Tom Brady is currently being drafted in the fourth round of most 12-team standard format leagues. Let that sink in for a minute.
His current ADP is 50, meaning somewhere out there fantasy owners are drafting 49 other NFL skill positions players ahead of one of the greatest and most consistently successful quarterbacks of all time. Guys like Darren Sproles, Pierre Garcon, Montee Ball and Eddie Lacy are being drafted ahead of him. Why can’t I be in a league where Tom Brady falls to me in the fourth round?
For the last five years, I’ve heard bar stool experts and cubicle analysts try to convince themselves (and each other) that Tom Brady’s reign as an elite NFL quarterback is coming to an end. That nonsense has seemed to reach an all-time high in 2013 with all of the turnover in Foxboro this off season. It’s well documented how some of Brady’s top targets over the past couple of seasons are on new teams, nursing injuries, not on rosters or awaiting a murder trial. What’s not getting attention is the fact that New England won five of six games to finish off the 2012 season without Rob Gronkowski.
During that stretch, Tom Brady piled up 1,851 passing yards (308.5 per game) and 13 touchdowns. Also during that stretch, he only had two receivers hit the 100 yard mark in any of those games – Brandon Lloyd in a loss against the 49ers and Wes Welker in a win over Miami. The other four games – all wins – never had a receiver total more than 94 yards. Quite simply, Tom Brady’s production is not dependent on any one, two or three elite pass-catchers. He spreads the ball as well as any quarterback in the league and has done so his entire career. His favorite target is and has always been the open receiver.

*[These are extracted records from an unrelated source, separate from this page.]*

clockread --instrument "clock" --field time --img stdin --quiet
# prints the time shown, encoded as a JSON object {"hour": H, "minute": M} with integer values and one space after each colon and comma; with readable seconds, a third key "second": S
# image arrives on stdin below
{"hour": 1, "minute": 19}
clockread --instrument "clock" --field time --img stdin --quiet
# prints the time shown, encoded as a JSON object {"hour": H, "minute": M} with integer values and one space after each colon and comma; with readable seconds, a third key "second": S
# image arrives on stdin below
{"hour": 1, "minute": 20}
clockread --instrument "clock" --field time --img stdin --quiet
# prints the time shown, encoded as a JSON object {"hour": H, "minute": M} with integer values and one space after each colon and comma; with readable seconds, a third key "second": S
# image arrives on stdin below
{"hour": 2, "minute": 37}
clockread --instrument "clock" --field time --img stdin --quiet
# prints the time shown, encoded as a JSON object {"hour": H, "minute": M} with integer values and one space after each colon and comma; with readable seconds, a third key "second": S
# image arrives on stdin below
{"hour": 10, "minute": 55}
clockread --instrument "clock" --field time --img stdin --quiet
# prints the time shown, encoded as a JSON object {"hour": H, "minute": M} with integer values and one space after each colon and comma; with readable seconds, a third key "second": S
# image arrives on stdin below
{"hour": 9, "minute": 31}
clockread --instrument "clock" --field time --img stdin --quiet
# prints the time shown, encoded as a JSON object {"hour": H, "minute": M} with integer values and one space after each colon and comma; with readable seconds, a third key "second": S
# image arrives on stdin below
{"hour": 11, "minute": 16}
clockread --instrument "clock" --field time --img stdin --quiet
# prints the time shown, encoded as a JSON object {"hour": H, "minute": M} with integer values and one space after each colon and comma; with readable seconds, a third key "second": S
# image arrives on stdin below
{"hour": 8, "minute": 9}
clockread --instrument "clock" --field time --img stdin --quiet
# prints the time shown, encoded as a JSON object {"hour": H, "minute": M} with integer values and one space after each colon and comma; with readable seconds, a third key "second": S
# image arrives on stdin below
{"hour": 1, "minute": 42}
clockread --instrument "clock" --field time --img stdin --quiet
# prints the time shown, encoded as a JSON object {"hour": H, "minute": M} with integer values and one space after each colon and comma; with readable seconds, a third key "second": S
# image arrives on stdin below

I don’t see any of that changing in 2013. Despite the roster turnover, it appears New England has quietly stockpiled a young arsenal of new targets for Brady. Rookie third round pick Aaron Dobson seems to have shown enough in camp for New England to cut ties with veteran Michael Jenkins. Undrafted rookie free agents Kenbrell Thompkins and Zach Sudfeld are making waves as well. Each has become a favorite target of Brady throughout camp. Thompkins is being compared to Lloyd, while Sudfeld has been taking first team reps at tight end and having success. Don’t forget about the addition of Danny Amendola. Though labeled as injury prone, his two injuries (both arm-related) didn’t happen while he was tying his shoes. They both occurred while he was going all-out after a pass. When he is healthy, Amendola is capable of everything Wes Welker did and more. He has straight-line speed to stretch the field like no one else New England has had since the days of Randy Moss.
Tom Brady is still Tom Brady regardless of who he’s throwing to. He’ll still attempt over 500 passes in an offense designed to do the bulk of its damage through the air. New England’s improved running game will only command more respect and provide more room in the secondary for Brady to carve up opposing defenses.
Let’s not forget about the quarterbacks Tom Brady’s Patriots will face in 2013. He’ll be involved in shootouts with Matt Ryan, Andy Dalton, Drew Brees, Ben Roethlisberger, Cam Newton, Peyton Manning, Matt Schaub and Joe Flacco throughout the season. Brady will likely need to air it out to keep pace in these games.
If you want to compete for a title in your league, believe me when I say you won’t be doing so without an elite quarterback churning out consistent numbers every week. Few are as consistent as Brady and there is no way, despite all of the new targets, that I’d let him get past the third round.